Exercise aim: As an exercise, transcribe the data below in full and exactly, omitting pictures.

Provided material:
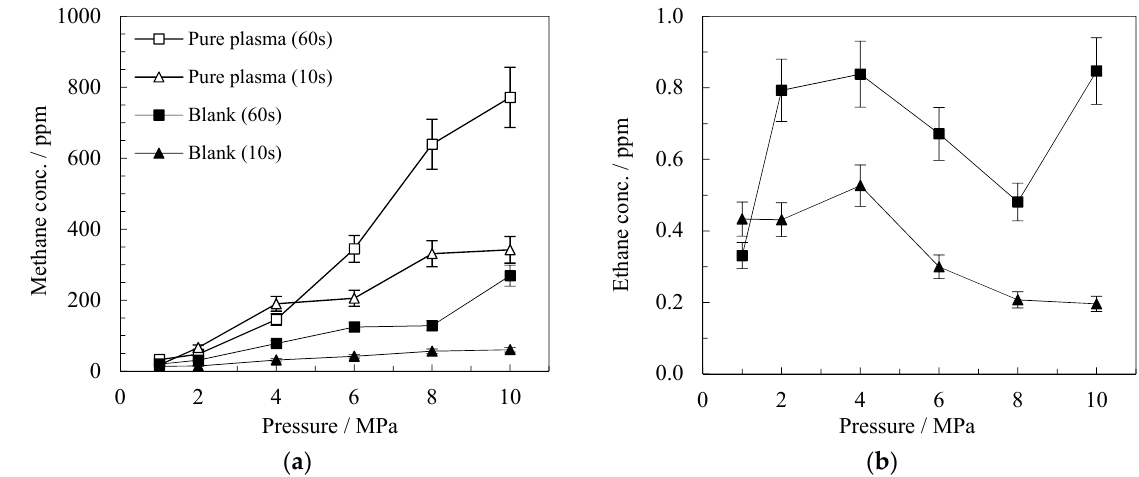
Figure 1. The influence of pressure on the hydrocarbon concentration for plasma-catalytic FTS (NTP + Blank catalyst) at discharge times of 10 and 60 s; ( a ) methane and ( b ) ethane. Legend: □ —Pure plasma (60 s); Δ —Pure plasma (10 s); ■ —Blank (60 s); ▲ —Blank (10 s). Operating conditions: Syngas (H 2 /CO) ratio: 2.2:1; current: 350 mA; inter-electrode gap: 1 mm; wall temperature: 25 °C. Error bars (vertical): Expanded experimental hydrocarbon concentration uncertainty of ±11%.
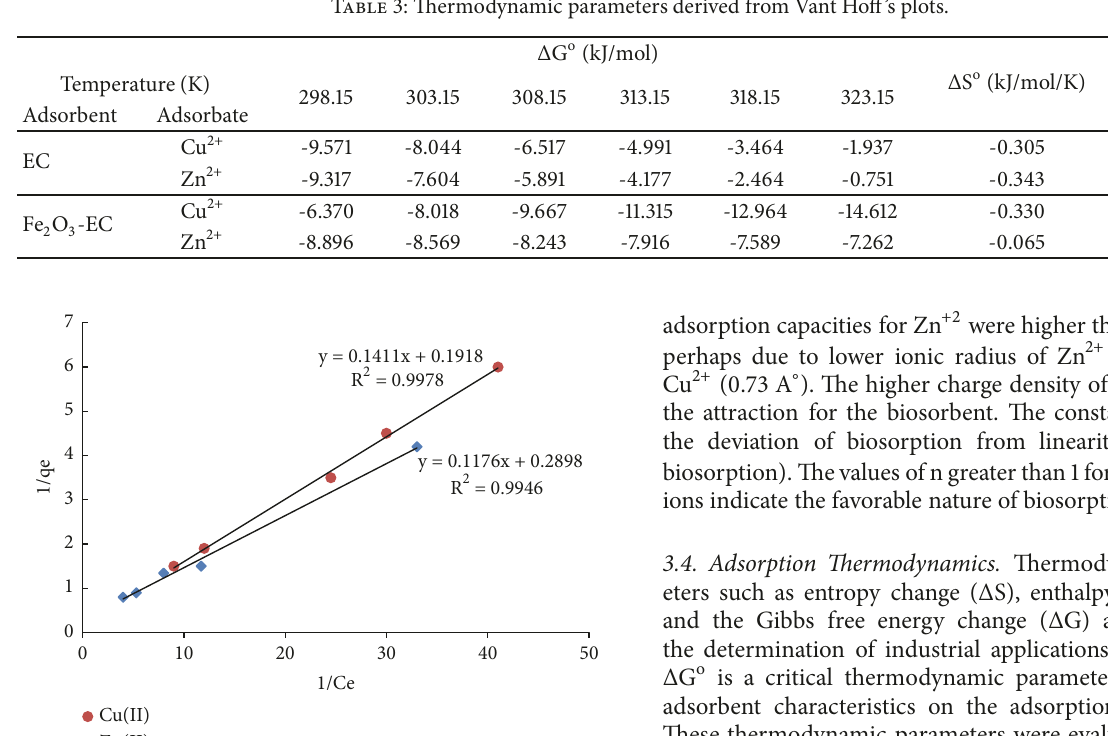
Table 3: Thermodynamic parameters derived from Vant Hoff’s plots.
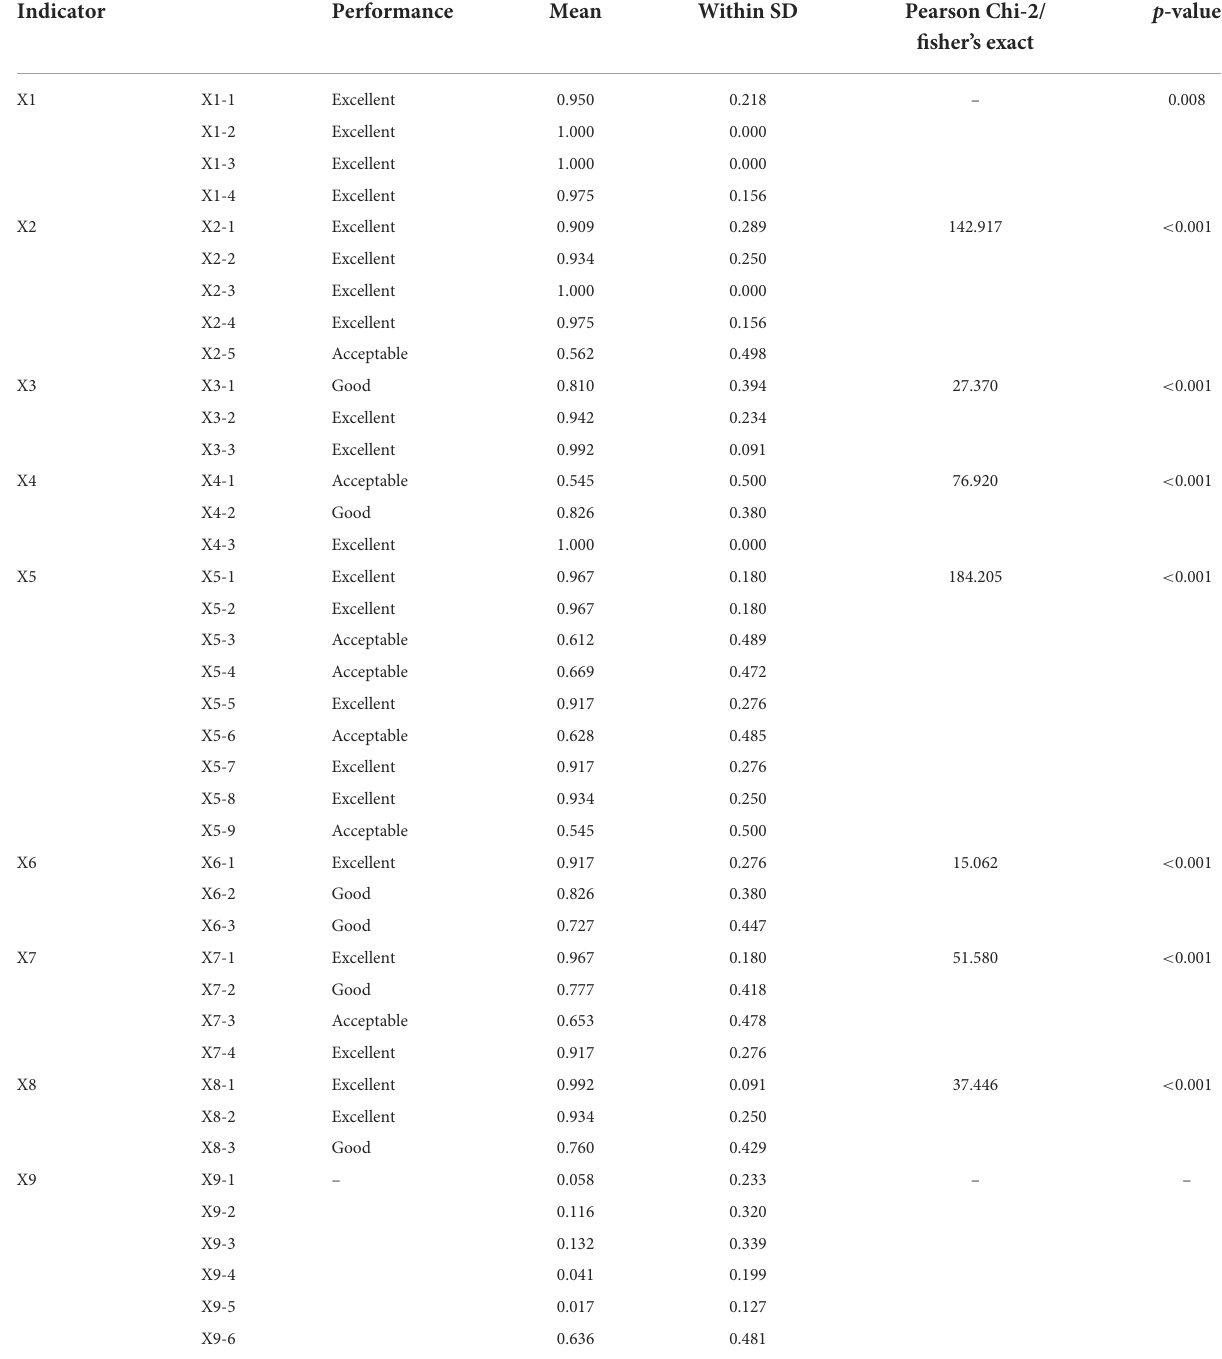
TABLE 5 Mean values of second-level indicators in different dimensions.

Exercise answer:
Figure 1. The influence of pressure on the hydrocarbon concentration for plasma-catalytic FTS (NTP + Blank catalyst) at discharge times of 10 and 60 s; ( a ) methane and ( b ) ethane. Legend: □ —Pure plasma (60 s); Δ —Pure plasma (10 s); ■ —Blank (60 s); ▲ —Blank (10 s). Operating conditions: Syngas (H 2 /CO) ratio: 2.2:1; current: 350 mA; inter-electrode gap: 1 mm; wall temperature: 25 °C. Error bars (vertical): Expanded experimental hydrocarbon concentration uncertainty of ±11%.
Table 3: Thermodynamic parameters derived from Vant Hoff’s plots.
TABLE 5 Mean values of second-level indicators in different dimensions.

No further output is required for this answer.